_Problem requirements_:
Take the entries below and print, exactly, the stretch from the line containing "[192,712,338,728] source, year" through the line containing "Times and 2008", both included.

_Working data_:
○ ○ ○ ○

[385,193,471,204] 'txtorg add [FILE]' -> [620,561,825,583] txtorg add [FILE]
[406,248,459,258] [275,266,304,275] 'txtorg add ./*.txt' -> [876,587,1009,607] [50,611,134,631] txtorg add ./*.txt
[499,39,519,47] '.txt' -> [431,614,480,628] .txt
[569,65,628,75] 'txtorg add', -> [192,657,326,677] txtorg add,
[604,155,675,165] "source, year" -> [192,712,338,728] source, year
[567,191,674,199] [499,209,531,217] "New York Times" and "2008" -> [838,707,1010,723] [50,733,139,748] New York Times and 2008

○ ○ ○ ○

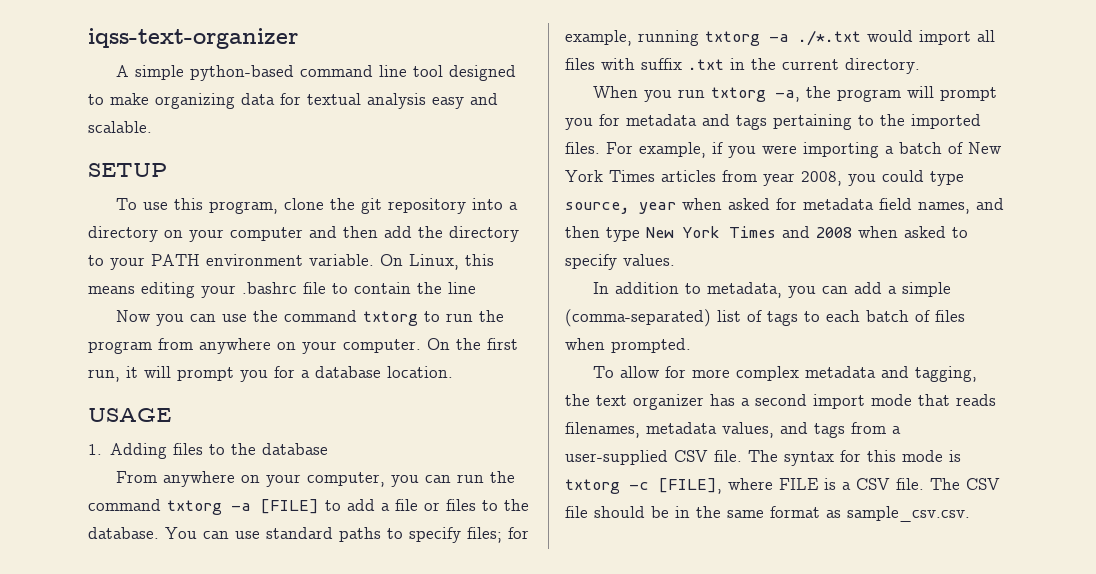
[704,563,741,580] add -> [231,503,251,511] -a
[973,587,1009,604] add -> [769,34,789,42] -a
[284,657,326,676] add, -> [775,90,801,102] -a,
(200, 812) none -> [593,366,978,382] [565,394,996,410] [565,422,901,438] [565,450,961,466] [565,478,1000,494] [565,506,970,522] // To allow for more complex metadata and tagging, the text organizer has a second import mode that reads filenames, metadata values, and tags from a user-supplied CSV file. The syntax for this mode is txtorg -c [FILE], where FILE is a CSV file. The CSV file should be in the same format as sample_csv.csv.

○ ○ ○ ○

_Problem solution_:
[604,155,675,165] "source, year" -> [192,712,338,728] source, year
[567,191,674,199] [499,209,531,217] "New York Times" and "2008" -> [838,707,1010,723] [50,733,139,748] New York Times and 2008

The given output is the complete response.